With his son serving as acolyte, a Detroit man named Ernest Adam Beck was ordained a fortnight ago in Germany as a priest of the Roman Catholic Church. A former Lutheran minister, Father Beck, 42, is married and has two children. He is the first American among a handful of Latin Rite Catholic priests who have received dispensations from the Pope to take holy orders without a vow of celibacy.

Canon law has insisted on priestly celibacy since the Middle Ages, although Eastern-Rite Catholic priests may marry before their ordination. But within the past 13 years, Popes have from time to time approved the ordination of a few convert Protestant ministers for whom leaving their families would be a heartless cruelty.

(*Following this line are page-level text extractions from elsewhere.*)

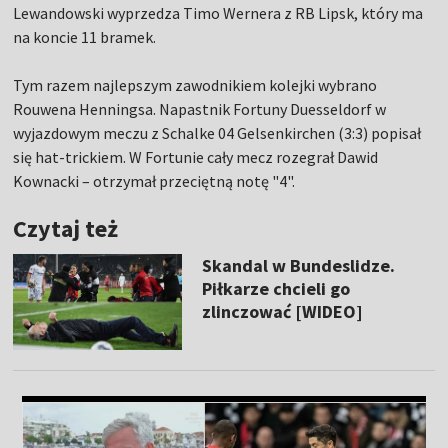
Lewandowski wyprzedza Timo Wernera z RB Lipsk, który ma
na koncie 11 bramek.
Tym razem najlepszym zawodnikiem kolejki wybrano
Rouwena Henningsa. Napastnik Fortuny Duesseldorf w
wyjazdowym meczu z Schalke 04 Gelsenkirchen (3:3) popisał
się hat-trickiem. W Fortunie cały mecz rozegrał Dawid
Kownacki – otrzymał przeciętną notę "4".
Czytaj też
Skandal w Bundeslidze.
Piłkarze chcieli go
zlinczować [WIDEO]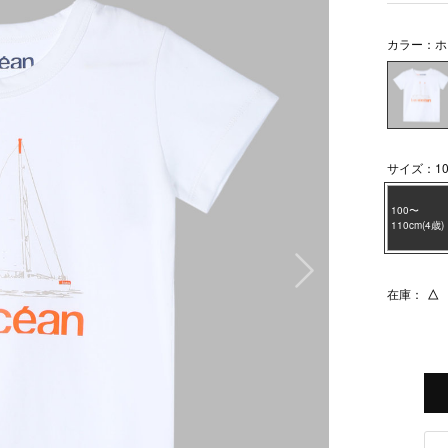
カラー：ホ
サイズ：100
100〜
110cm(4歳)
次の画像
在庫：
△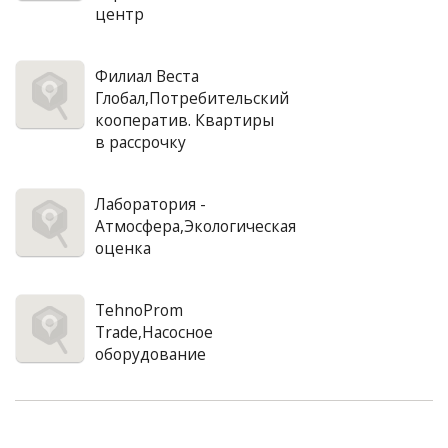
центр
Филиал Веста
Глобал,Потребительский
кооператив. Квартиры
в рассрочку
Лаборатория -
Атмосфера,Экологическая
оценка
TehnoProm
Trade,Насосное
оборудование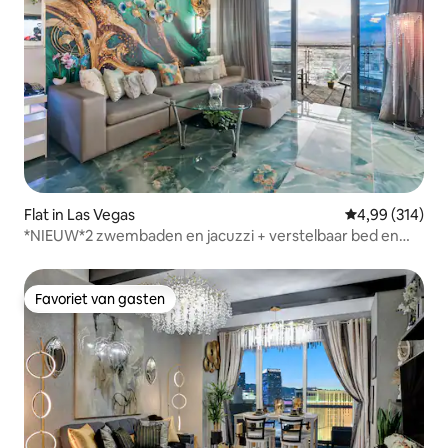
Flat in Las Vegas
Gemiddelde beo
4,99 (314)
*NIEUW*2 zwembaden en jacuzzi + verstelbaar bed en
massagestoel
Favoriet van gasten
Favoriet van gasten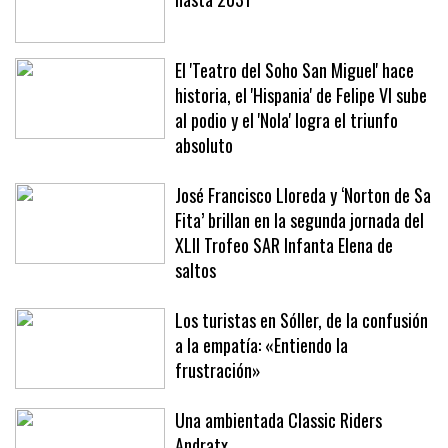
El Mallorca renueva a Manu Morlanes
hasta 2031
El 'Teatro del Soho San Miguel' hace
historia, el 'Hispania' de Felipe VI sube
al podio y el 'Nola' logra el triunfo
absoluto
José Francisco Lloreda y ‘Norton de Sa
Fita’ brillan en la segunda jornada del
XLII Trofeo SAR Infanta Elena de
saltos
Los turistas en Sóller, de la confusión
a la empatía: «Entiendo la
frustración»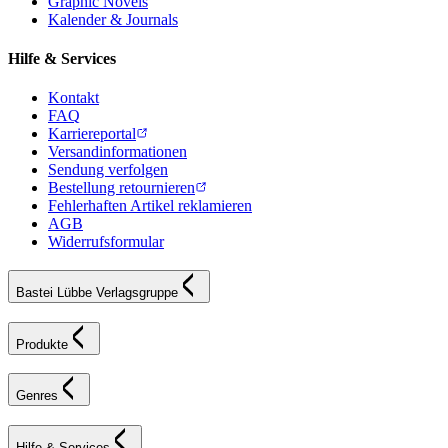
Graphic Novels
Kalender & Journals
Hilfe & Services
Kontakt
FAQ
Karriereportal
Versandinformationen
Sendung verfolgen
Bestellung retournieren
Fehlerhaften Artikel reklamieren
AGB
Widerrufsformular
Bastei Lübbe Verlagsgruppe
Produkte
Genres
Hilfe & Services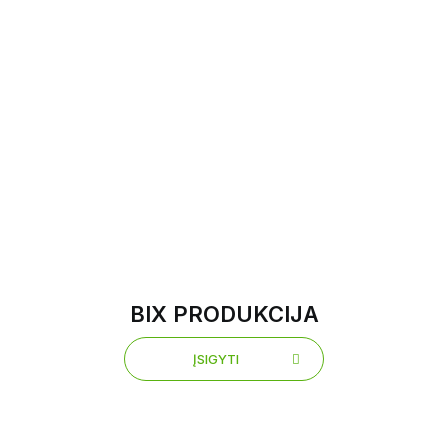
BIX PRODUKCIJA
ĮSIGYTI
ĮSIGYTI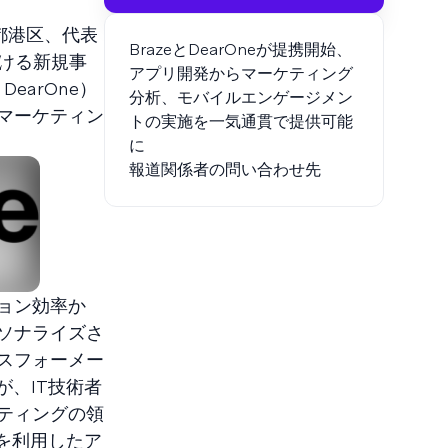
都港区、代表
BrazeとDearOneが提携開始、
おける新規事
アプリ開発からマーケティング
earOne）
分析、モバイルエンゲージメン
マーケティン
トの実施を一気通貫で提供可能
に
報道関係者の問い合わせ先
ョン効率か
ソナライズさ
スフォーメー
、IT技術者
ティングの領
」を利用したア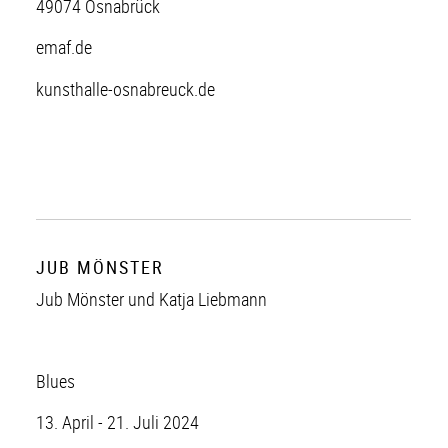
49074 Osnabrück
emaf.de
kunsthalle-osnabreuck.de
JUB MÖNSTER
Jub Mönster und Katja Liebmann
Blues
13. April - 21. Juli 2024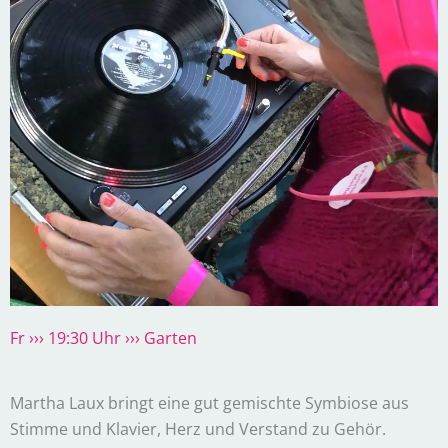
Fr
››› 19:30 Uhr
››› Garten
Martha Laux bringt eine gut gemischte Symbiose aus
Stimme und Klavier, Herz und Verstand zu Gehör.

Such dispensations are not easy to get —as Father Beck’s experience shows. Born and raised a Lutheran, he studied at Concordia Seminary in St. Louis, served a parish in Teaneck, N.J., for seven years. In 1954, Beck and his wife became Catholics. Convinced that he had a vocation to the priesthood, Beck went to Germany and in 1956 received permission to enter the seminary at Mainz. But before he could be ordained, Pope Pius XII told Beck in a 1957 interview, he would have to find a bishop who would promise to support him. Bishop Mark Carroll of Wichita, Kans., stepped in with an offer shortly before Pius died, but Pope John subsequently decided that there would be too much danger of scandal if Beck served in the U.S., suggested that he find a bishop somewhere else.

Beck gave up his studies for three years, worked in advertising, teaching and sales to support his family while trying to find another prelate who would accept him. At one point, Boston’s Richard Cardinal Cushing put in a bid—but, like Carroll, was turned down by the Vatican. Last year Bishop Hermann Volk of Mainz agreed to provide Beck, who speaks German, with an assignment, and Rome finally agreed.

Several other Protestant converts are currently studying for ordination in German seminaries, but no one foresees that there will be any drastic revision of the church’s general prohibition against priests with wives. Most American bishops oppose the idea of married priests, and the Vatican has made it clear that none are likely to serve in the U.S. soon. But last week Cardinal Cushing indicated that “we should accept at least topflight men,” predicted that a change in the church’s attitude “will come in the future.”